Rashid rolled with his freewheeling boomtown. Many foreign workers came to the city illegally, sneaking in by boat or over land rather than going through the passport control booths at the airport, but Rashid didn’t care. “What is the problem, so long as they are paying rent in Dubai?” he asked his advisers rhetorically. The city, which had had just 60,000 people in 1960, grew to 100,000 by 1970 and 276,000 by 1980. With demand for housing and commercial space rising, the physical city grew rapidly as Rashid gave free land to favored developers who agreed to build on it. And the massive infrastructure projects continued. In 1979, Rashid opened the largest man-made harbor ever created: Jebel Ali. The city was spending as much as 25 percent of its gross domestic product on infrastructure each year. And yet it was still largely unknown on the global stage.

Reaching for the now well-worn playbook of upstart global cities, Sheikh Rashid sought recognition through iconic architecture. He commissioned a skyscraper, demanding the tallest tower in the Middle East and embracing an American building form that had rarely been used outside the United States (pre-Communist Shanghai being the most famous exception). In open homage to the West, he gave his building a purposefully unoriginal name, the Dubai World Trade Centre, and had it inaugurated by Queen Elizabeth II, in 1979. From the start, the thirty-nine-story high-rise, clad in a symmetrical metal skin of small Arabian peaked arch windows, proved a highly successful real estate venture. Major Western multinationals including IBM and British Petroleum signed up to rent space, and the US Consulate moved its offices into the building. But a thirty-nine-story tower could only grab local headlines in a world where hundred-story towers were common. To the extent Sheikh Rashid’s infrastructure investment garnered any attention in the West, it was to be mocked. In 1980, The Wall Street Journal lampooned Rashid’s grand outlays, duly cataloguing them and then urging readers to “consider that not one of these investments is in an industrialized country.” But Rashid was confident that the city was on the path blazed by other developing world metropolises, and that the Westerners would soon stop snickering.

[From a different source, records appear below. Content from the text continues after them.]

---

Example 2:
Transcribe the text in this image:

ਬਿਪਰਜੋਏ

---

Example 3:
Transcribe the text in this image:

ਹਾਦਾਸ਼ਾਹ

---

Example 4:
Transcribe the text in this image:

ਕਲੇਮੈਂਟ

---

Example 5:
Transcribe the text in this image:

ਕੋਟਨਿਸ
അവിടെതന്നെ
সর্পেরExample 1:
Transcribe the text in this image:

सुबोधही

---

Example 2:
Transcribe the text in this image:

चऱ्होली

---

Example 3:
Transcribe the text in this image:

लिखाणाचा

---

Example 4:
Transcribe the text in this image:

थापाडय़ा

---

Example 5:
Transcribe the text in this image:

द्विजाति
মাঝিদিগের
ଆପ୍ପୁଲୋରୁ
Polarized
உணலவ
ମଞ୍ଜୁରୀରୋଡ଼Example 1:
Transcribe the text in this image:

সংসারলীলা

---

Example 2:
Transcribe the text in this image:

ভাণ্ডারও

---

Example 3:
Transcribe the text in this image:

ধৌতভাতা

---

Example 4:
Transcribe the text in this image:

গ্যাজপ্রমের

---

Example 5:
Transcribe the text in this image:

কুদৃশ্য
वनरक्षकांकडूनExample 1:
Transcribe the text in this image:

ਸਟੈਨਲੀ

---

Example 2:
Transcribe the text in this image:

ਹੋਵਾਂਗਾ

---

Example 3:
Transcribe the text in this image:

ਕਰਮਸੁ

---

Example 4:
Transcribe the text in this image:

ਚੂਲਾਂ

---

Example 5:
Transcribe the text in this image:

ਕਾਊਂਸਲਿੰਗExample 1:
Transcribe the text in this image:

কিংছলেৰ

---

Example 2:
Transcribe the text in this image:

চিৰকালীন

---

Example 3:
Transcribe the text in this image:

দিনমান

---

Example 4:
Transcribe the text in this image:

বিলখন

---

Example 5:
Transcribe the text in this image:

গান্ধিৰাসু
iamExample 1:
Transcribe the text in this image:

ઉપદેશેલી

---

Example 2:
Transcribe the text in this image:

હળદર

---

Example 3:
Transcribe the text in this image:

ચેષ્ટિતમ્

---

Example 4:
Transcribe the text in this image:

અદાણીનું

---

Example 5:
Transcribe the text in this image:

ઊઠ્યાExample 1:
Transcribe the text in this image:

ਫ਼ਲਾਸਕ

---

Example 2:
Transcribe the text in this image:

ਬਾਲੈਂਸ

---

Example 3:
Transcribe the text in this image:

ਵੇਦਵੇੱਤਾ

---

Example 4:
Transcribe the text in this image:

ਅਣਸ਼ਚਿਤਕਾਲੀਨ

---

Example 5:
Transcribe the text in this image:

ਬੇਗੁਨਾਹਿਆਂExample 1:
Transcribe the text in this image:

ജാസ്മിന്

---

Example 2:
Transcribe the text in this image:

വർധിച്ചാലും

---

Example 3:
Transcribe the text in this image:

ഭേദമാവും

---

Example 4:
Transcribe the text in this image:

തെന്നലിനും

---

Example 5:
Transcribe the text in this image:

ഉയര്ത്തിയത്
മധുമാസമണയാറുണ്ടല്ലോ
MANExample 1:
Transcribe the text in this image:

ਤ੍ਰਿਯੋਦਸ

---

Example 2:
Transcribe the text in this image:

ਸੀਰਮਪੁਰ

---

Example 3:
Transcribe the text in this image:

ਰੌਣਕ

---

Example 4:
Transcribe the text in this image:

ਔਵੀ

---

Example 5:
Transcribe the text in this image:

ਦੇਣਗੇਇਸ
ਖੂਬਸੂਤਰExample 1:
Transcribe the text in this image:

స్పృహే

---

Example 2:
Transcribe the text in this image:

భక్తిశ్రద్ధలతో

Rashid would not live to see Dubai become the business hub of the Arab world and a global household name. In May 1981, the sheikh hosted a state visit from Indian prime minister Indira Gandhi, Nehru’s daughter and the torchbearer for his socialist vision of a centrally planned India. The schedule of events was grueling, with substantive meetings during the day and lavish banquets running late into the night. It must have been an awkward visit for Rashid. One can imagine the sheikh slyly urging the Indian leader to continue the economic policies that were so disastrous for India and such a boon to Dubai. The morning after Gandhi left, Rashid suffered a debilitating stroke from which he never fully recovered. But he had laid the foundation for modern Dubai, the strange society—cosmopolitan and fundamentalist, authoritarian and libertine—the whole world would come to know.